··· Record list ···
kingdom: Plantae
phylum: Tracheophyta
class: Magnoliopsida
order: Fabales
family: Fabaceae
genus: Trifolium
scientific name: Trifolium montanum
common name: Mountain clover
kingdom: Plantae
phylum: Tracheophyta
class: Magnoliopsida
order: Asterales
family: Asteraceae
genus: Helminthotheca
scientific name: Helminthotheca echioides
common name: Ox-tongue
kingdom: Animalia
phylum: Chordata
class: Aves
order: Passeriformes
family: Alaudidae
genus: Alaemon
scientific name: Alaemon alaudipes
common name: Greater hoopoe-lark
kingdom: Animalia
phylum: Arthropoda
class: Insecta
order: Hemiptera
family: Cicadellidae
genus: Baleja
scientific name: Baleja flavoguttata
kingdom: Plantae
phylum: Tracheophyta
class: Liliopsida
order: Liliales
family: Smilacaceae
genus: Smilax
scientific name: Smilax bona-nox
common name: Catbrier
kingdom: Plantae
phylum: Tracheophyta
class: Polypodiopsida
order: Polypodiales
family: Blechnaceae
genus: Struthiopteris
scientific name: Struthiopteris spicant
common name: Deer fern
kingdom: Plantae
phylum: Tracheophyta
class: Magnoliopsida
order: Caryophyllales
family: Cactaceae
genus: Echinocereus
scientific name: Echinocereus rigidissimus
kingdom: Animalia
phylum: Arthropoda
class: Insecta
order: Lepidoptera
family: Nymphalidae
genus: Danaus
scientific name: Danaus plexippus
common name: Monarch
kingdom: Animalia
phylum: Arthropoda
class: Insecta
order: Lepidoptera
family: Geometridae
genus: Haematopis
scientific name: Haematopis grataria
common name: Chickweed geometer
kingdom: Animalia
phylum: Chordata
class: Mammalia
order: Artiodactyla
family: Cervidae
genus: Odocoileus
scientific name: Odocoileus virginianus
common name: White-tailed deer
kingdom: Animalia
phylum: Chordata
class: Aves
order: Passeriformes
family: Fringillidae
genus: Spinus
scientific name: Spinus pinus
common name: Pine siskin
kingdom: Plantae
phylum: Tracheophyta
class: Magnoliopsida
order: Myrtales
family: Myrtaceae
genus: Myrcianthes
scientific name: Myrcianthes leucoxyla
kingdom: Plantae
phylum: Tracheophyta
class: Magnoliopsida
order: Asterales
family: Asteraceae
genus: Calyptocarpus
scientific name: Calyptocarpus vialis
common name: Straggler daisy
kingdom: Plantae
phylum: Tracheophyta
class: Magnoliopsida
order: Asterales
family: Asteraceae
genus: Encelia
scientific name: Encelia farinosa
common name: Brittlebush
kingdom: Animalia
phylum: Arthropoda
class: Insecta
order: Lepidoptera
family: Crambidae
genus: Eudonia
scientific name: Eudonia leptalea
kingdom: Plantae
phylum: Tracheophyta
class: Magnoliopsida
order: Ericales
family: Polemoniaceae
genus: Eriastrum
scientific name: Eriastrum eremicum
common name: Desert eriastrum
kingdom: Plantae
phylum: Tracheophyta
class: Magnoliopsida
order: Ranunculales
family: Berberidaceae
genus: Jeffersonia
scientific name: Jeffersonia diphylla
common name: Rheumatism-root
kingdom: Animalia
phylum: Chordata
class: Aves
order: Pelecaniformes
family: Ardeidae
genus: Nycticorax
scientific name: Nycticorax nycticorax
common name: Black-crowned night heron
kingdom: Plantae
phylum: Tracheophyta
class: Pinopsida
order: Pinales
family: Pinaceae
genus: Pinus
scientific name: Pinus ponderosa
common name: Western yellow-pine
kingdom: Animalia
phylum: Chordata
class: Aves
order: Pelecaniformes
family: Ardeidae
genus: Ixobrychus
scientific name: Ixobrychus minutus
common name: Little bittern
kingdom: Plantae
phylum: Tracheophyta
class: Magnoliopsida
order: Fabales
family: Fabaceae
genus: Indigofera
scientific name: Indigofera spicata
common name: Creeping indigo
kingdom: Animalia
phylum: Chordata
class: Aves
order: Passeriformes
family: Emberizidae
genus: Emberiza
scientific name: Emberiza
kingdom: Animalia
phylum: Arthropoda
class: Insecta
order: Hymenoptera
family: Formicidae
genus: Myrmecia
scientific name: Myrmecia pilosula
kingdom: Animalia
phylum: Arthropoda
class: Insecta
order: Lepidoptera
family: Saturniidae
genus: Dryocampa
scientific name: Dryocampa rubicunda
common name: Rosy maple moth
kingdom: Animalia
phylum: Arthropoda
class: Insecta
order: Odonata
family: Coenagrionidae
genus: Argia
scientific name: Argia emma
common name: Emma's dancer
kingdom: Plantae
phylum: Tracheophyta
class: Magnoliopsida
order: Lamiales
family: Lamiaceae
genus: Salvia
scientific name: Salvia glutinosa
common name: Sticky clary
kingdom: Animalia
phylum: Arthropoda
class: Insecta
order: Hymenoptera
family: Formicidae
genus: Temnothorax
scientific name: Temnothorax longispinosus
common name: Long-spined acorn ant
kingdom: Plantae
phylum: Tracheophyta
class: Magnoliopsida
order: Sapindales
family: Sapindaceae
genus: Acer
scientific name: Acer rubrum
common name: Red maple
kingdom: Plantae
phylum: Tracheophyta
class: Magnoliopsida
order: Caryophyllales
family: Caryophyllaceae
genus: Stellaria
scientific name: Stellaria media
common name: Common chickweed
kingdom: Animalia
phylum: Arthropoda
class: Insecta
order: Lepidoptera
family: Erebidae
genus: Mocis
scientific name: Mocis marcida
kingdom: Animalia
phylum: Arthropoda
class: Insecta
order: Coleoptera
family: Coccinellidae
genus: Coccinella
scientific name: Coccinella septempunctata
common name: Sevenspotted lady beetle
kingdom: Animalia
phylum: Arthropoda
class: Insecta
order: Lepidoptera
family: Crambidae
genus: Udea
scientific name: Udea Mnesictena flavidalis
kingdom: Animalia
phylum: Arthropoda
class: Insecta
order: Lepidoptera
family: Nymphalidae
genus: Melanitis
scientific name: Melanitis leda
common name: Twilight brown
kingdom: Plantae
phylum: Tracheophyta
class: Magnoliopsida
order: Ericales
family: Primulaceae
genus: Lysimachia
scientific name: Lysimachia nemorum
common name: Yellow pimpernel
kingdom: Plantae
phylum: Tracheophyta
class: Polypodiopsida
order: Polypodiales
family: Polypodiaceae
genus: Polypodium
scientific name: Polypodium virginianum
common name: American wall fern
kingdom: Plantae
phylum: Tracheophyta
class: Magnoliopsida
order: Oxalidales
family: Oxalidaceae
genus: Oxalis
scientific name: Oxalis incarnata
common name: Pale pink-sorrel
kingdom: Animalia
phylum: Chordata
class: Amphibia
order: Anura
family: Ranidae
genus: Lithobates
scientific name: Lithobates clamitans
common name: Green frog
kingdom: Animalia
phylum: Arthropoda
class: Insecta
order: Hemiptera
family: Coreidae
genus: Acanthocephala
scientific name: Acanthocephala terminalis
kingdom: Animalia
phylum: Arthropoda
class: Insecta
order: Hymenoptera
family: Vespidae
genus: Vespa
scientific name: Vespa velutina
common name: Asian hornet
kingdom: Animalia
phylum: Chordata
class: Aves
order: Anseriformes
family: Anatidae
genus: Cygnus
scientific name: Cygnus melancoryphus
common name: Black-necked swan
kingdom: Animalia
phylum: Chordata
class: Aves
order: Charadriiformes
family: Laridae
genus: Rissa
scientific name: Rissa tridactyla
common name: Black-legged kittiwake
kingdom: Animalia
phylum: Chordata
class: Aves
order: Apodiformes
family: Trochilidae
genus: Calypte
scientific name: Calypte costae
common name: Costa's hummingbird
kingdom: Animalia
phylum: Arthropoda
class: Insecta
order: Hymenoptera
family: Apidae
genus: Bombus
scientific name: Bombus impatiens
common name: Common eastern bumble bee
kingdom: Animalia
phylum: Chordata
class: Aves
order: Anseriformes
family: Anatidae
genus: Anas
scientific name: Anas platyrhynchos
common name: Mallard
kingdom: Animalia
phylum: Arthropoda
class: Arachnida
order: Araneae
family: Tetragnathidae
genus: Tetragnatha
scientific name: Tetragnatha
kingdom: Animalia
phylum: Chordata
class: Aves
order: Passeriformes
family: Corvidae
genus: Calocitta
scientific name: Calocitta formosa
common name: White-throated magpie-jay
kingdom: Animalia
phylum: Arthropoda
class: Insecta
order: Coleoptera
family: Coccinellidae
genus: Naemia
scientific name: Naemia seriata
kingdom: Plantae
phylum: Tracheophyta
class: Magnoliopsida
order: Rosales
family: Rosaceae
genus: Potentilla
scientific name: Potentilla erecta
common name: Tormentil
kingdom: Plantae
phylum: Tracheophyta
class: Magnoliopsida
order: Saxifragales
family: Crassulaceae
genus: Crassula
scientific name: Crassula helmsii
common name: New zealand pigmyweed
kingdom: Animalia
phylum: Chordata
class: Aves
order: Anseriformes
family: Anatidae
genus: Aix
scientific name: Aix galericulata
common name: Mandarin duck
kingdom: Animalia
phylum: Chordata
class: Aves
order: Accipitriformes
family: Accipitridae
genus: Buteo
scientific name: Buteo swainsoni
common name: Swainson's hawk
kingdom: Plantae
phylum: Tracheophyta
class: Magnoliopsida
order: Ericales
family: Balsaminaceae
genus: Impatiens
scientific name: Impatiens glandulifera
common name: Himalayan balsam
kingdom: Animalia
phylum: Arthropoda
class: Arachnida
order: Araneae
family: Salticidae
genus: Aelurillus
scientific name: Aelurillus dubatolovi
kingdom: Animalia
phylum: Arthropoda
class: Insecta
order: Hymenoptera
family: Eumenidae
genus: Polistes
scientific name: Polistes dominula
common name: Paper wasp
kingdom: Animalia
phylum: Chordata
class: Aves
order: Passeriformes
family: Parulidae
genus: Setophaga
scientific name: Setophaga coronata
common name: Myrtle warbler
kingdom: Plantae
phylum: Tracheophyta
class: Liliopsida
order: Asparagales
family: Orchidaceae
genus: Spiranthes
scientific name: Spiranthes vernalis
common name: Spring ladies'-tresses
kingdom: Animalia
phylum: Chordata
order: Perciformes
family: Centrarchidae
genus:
···
→ **Stated problem**:
Copy out the rows above verbatim, starting at the first line and ending at the line that contains "family: Alaudidae", with both of those lines included.

→ **Solution**:
kingdom: Plantae
phylum: Tracheophyta
class: Magnoliopsida
order: Fabales
family: Fabaceae
genus: Trifolium
scientific name: Trifolium montanum
common name: Mountain clover
kingdom: Plantae
phylum: Tracheophyta
class: Magnoliopsida
order: Asterales
family: Asteraceae
genus: Helminthotheca
scientific name: Helminthotheca echioides
common name: Ox-tongue
kingdom: Animalia
phylum: Chordata
class: Aves
order: Passeriformes
family: Alaudidae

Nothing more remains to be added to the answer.